[Your instructions] Could you put every line from the start of the entries through the line containing "The Fourth of July is certainly a time to", inclusive, into a numbered list, leaving out any blank lines?

[Exercise materials]
----

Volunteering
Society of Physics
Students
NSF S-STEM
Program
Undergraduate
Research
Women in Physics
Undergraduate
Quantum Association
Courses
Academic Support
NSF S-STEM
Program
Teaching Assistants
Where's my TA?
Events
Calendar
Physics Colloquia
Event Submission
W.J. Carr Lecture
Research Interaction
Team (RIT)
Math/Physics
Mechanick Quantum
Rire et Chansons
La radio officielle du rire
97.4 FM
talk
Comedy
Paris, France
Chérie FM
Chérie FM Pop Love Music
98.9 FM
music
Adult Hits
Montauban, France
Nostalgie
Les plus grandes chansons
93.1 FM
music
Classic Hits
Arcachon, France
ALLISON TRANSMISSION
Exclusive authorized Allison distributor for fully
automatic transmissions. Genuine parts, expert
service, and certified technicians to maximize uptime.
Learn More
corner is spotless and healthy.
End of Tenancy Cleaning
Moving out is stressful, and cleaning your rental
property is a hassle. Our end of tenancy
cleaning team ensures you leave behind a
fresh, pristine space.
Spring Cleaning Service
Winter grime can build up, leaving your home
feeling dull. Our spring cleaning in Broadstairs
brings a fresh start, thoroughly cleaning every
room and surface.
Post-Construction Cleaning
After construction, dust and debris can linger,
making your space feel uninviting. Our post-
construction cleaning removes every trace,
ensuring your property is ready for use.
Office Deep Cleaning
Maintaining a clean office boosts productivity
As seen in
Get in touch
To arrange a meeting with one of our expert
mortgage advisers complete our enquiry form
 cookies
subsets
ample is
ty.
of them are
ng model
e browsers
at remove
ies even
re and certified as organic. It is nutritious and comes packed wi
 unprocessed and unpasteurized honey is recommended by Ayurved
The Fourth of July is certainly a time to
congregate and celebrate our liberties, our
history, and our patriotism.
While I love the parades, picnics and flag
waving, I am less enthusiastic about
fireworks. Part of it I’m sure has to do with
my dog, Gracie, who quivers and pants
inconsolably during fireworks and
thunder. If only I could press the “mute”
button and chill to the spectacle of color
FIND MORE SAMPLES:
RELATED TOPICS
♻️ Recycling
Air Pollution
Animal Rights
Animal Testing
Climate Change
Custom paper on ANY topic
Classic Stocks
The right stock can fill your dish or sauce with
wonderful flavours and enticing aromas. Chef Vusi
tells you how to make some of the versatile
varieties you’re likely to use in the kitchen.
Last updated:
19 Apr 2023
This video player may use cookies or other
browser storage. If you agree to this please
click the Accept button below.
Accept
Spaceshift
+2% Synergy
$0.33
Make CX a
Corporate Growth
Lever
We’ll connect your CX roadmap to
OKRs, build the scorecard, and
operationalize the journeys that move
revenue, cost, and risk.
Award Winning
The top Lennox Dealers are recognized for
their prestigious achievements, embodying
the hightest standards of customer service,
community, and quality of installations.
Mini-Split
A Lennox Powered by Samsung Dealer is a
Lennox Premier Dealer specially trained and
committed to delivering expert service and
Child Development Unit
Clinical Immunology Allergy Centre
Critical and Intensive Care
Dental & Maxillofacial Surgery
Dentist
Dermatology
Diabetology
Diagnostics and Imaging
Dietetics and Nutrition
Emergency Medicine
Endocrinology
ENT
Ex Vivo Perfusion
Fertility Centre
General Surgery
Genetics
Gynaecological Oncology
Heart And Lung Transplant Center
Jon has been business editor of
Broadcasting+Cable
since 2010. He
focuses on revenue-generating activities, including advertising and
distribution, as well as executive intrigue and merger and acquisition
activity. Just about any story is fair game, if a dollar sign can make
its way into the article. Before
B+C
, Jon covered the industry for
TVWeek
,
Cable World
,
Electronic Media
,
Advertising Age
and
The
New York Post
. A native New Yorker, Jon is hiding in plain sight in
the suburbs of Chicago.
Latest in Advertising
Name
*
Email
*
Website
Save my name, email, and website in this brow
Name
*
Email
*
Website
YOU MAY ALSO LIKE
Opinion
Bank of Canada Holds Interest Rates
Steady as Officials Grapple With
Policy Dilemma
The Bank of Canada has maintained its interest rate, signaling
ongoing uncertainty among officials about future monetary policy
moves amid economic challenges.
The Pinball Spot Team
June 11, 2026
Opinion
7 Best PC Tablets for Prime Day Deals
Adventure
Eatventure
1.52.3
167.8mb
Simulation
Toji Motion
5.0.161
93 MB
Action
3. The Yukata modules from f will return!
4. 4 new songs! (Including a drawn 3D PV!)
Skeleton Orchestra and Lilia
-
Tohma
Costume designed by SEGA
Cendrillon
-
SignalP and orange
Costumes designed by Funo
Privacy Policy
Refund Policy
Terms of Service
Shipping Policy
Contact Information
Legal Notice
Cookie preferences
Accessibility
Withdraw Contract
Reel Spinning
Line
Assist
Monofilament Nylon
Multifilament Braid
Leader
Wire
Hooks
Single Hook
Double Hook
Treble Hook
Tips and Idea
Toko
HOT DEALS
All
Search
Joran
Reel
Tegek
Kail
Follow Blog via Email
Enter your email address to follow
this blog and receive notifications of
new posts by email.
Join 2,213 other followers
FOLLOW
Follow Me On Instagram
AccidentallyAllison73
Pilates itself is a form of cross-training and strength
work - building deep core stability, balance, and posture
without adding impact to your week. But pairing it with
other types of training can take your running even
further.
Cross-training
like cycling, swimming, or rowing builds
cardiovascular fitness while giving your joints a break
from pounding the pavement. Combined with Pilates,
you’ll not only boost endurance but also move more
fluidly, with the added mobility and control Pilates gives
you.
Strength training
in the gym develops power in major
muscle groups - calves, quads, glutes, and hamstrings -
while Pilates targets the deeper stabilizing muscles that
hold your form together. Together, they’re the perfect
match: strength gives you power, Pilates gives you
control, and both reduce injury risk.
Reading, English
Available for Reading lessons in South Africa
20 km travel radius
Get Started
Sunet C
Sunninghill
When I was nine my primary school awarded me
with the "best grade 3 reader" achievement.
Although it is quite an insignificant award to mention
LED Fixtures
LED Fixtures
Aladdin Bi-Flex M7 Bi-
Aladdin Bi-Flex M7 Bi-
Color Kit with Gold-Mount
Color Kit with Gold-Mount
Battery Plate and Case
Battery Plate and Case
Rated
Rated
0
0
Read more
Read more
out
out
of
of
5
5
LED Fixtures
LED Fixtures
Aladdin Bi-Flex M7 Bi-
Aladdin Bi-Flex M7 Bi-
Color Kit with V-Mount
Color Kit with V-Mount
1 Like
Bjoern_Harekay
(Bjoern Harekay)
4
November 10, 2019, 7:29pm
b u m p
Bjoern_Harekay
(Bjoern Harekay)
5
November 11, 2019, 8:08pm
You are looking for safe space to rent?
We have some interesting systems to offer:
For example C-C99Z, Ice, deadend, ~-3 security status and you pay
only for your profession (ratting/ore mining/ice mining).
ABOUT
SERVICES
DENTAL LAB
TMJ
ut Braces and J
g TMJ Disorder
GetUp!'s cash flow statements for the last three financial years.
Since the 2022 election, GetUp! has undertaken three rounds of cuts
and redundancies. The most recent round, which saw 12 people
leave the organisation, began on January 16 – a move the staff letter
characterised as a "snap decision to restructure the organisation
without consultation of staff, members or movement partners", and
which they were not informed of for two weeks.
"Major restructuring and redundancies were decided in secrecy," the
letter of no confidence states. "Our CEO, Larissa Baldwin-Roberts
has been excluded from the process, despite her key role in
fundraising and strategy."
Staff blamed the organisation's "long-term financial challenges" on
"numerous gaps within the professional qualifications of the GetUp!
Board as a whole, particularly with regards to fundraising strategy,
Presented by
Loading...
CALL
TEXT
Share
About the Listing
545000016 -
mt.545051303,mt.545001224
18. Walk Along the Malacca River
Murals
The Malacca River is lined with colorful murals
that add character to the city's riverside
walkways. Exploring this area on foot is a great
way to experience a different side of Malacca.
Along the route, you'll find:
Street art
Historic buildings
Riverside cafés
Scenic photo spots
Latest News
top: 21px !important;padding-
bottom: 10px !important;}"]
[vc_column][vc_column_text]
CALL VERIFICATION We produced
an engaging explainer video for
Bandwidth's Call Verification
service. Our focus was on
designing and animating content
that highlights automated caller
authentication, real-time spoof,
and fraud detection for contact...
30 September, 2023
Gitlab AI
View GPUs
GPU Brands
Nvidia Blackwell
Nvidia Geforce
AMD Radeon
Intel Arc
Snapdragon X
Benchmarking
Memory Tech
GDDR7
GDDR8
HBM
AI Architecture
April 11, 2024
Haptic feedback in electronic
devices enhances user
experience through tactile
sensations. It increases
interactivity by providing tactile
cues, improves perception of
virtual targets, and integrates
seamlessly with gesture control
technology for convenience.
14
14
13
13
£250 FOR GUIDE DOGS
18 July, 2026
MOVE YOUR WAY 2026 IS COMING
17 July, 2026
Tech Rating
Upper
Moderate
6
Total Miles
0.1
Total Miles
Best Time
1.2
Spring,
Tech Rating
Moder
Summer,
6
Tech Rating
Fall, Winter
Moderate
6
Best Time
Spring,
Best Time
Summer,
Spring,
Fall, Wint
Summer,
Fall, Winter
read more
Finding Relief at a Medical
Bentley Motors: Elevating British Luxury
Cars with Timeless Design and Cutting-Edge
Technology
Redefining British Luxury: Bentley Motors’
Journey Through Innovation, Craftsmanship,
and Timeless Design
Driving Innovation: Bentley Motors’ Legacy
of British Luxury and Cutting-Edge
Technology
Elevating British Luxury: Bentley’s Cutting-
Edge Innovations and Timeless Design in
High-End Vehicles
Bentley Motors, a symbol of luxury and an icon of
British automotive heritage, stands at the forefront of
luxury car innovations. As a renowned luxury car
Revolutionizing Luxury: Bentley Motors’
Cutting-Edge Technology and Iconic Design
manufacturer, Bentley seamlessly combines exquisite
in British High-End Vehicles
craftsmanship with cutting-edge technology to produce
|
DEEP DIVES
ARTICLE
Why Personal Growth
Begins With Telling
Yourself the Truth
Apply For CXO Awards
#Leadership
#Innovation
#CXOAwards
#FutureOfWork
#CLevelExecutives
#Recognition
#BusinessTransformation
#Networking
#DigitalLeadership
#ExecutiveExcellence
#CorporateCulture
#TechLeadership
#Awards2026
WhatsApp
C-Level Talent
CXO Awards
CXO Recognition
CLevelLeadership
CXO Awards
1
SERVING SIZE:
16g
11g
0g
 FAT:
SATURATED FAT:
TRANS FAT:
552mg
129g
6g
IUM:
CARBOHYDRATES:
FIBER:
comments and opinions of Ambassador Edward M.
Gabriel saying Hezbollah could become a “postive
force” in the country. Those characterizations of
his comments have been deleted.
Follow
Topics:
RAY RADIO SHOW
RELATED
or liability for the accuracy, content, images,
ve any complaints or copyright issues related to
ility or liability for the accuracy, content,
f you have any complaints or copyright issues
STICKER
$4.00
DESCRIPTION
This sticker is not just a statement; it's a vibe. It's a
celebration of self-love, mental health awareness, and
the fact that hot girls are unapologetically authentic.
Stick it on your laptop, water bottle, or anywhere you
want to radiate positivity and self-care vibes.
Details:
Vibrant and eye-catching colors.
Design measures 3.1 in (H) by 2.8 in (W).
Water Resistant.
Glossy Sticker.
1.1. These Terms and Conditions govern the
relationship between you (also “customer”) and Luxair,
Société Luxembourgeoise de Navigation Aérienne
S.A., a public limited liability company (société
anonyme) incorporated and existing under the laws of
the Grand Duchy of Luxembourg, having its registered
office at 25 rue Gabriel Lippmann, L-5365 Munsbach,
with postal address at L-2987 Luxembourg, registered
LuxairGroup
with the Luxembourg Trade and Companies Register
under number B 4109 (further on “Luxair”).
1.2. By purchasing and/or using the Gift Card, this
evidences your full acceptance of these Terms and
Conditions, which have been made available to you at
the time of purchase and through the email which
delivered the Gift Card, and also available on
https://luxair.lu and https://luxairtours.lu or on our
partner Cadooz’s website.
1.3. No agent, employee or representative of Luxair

----

[Response]
1. Volunteering
2. Society of Physics
3. Students
4. NSF S-STEM
5. Program
6. Undergraduate
7. Research
8. Women in Physics
9. Undergraduate
10. Quantum Association
11. Courses
12. Academic Support
13. NSF S-STEM
14. Program
15. Teaching Assistants
16. Where's my TA?
17. Events
18. Calendar
19. Physics Colloquia
20. Event Submission
21. W.J. Carr Lecture
22. Research Interaction
23. Team (RIT)
24. Math/Physics
25. Mechanick Quantum
26. Rire et Chansons
27. La radio officielle du rire
28. 97.4 FM
29. talk
30. Comedy
31. Paris, France
32. Chérie FM
33. Chérie FM Pop Love Music
34. 98.9 FM
35. music
36. Adult Hits
37. Montauban, France
38. Nostalgie
39. Les plus grandes chansons
40. 93.1 FM
41. music
42. Classic Hits
43. Arcachon, France
44. ALLISON TRANSMISSION
45. Exclusive authorized Allison distributor for fully
46. automatic transmissions. Genuine parts, expert
47. service, and certified technicians to maximize uptime.
48. Learn More
49. corner is spotless and healthy.
50. End of Tenancy Cleaning
51. Moving out is stressful, and cleaning your rental
52. property is a hassle. Our end of tenancy
53. cleaning team ensures you leave behind a
54. fresh, pristine space.
55. Spring Cleaning Service
56. Winter grime can build up, leaving your home
57. feeling dull. Our spring cleaning in Broadstairs
58. brings a fresh start, thoroughly cleaning every
59. room and surface.
60. Post-Construction Cleaning
61. After construction, dust and debris can linger,
62. making your space feel uninviting. Our post-
63. construction cleaning removes every trace,
64. ensuring your property is ready for use.
65. Office Deep Cleaning
66. Maintaining a clean office boosts productivity
67. As seen in
68. Get in touch
69. To arrange a meeting with one of our expert
70. mortgage advisers complete our enquiry form
71.  cookies
72. subsets
73. ample is
74. ty.
75. of them are
76. ng model
77. e browsers
78. at remove
79. ies even
80. re and certified as organic. It is nutritious and comes packed wi
81.  unprocessed and unpasteurized honey is recommended by Ayurved
82. The Fourth of July is certainly a time to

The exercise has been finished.